# Free betta avatars and signatures



## MameJenny (Jun 11, 2012)

I can make betta avatars and signatures for people. :-D

The avatars will look something like my current avatar. They'll have your username, a fuzzy, patterned, or solid border (specify if you want a certain one), and a high-contrast betta photo. (Note: my current avatar has the fuzzy borders.) If you want specific things, like clipart or certain colors/fonts, etc., please let me know. 

Here's an example of the betta signatures: 










They will be 50 pixels high and up to 450 pixels long. They should fit in your signature with room for a line of text. They'll have photos of your bettas with the bettas' names over their photos. I can also make signatures with the same style for other things, such as your planted tanks or your other pets.

To get one, please fill out one of these forms:
*Avatar*
Your username:
Photo of your betta (please post a link or an image): 
Betta's name:
How big do you want the avatar to be (max 200 by 200 pixels)?
Any special requests for color theme, type of border, or anything else?

*Signature*
Your username:
Photo of your betta/bettas (please post at least 2-3 images, if possible):
Bettas' names:
How big do you want the signature to be (max 50 by 450 pixels)?
Any special requests for color theme, type of border, or anything else?


----------



## Pippin (Apr 11, 2014)

If you don't mind doing me one, it would be great if you could. But only if you have time.
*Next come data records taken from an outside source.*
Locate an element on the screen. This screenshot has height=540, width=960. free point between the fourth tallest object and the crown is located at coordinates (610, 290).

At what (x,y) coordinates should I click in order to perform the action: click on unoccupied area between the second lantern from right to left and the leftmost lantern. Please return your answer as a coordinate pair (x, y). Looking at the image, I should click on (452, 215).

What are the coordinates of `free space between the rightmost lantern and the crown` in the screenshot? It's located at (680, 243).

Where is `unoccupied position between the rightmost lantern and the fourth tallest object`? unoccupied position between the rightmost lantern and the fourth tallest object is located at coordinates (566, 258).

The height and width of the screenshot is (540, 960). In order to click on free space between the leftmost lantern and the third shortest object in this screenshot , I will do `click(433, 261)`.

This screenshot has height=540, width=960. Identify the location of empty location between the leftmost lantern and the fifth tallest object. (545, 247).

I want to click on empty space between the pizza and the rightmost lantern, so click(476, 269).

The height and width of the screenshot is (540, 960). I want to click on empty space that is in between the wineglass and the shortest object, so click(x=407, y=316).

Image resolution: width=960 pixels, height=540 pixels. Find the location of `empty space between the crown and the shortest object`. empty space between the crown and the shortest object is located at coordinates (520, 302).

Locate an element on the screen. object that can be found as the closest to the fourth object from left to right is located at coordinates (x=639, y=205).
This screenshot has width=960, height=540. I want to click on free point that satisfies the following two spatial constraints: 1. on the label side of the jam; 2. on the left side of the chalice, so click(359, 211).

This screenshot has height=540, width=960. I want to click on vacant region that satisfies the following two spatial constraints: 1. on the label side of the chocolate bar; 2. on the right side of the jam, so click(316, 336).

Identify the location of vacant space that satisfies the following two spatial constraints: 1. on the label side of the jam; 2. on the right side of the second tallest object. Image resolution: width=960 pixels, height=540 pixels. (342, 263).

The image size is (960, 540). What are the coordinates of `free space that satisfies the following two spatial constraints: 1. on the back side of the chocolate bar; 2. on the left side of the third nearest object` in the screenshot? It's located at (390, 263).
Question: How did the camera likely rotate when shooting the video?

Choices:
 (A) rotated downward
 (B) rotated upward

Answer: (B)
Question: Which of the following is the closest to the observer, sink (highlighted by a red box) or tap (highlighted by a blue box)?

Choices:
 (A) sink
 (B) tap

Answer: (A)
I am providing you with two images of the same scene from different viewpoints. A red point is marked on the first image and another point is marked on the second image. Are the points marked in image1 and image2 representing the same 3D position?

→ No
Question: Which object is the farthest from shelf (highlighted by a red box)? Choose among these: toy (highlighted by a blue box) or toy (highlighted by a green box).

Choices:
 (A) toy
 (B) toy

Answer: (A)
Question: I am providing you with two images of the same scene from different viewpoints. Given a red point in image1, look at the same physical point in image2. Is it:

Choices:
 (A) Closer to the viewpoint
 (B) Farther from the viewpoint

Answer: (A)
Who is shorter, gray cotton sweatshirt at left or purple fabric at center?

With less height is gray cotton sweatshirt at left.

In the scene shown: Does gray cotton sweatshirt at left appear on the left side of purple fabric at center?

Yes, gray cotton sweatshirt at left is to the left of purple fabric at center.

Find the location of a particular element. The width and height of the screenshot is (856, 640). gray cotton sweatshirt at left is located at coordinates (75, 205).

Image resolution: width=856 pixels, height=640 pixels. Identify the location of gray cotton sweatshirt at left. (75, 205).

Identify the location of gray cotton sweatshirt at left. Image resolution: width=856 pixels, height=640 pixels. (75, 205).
And thank you!

Avatar
Your username: Pippin
Photo of your betta (please post a link or an image):








Betta's nameippin
How big do you want the avatar to be (max 200 by 200 pixels)?I don't mind
Any special requests for color theme, type of border, or anything else?I don't mind, but something girly would be nice.


----------



## MameJenny (Jun 11, 2012)

Here it is!  Hope you like it!








Code for forum posts: [img]http://i57.tinypic.com/2csdztl.gif[/img]
Link for avatar use: http://i57.tinypic.com/2csdztl.gif


----------



## Pippin (Apr 11, 2014)

Oh, Thank you so much! It looks great!


----------



## TripleChrome (Jun 5, 2014)

Avatar
Your username: TripleChrome
Photo of your betta (please post a link or an image):
Betta's name: Scarlett
How big do you want the avatar to be (max 200 by 200 pixels)? I don't mind what size
Any special requests for color theme, type of border, or anything else? No, you can do whatever


----------



## MameJenny (Jun 11, 2012)

Here's yours, Triplechrome!








Code for forum posts: [img]http://i58.tinypic.com/x2qmc2.gif[/img]
Link for avatar use: http://i58.tinypic.com/x2qmc2.gif


----------



## TripleChrome (Jun 5, 2014)

MameJenny said:


> Here's yours, Triplechrome!
> 
> 
> 
> ...


Thanks


----------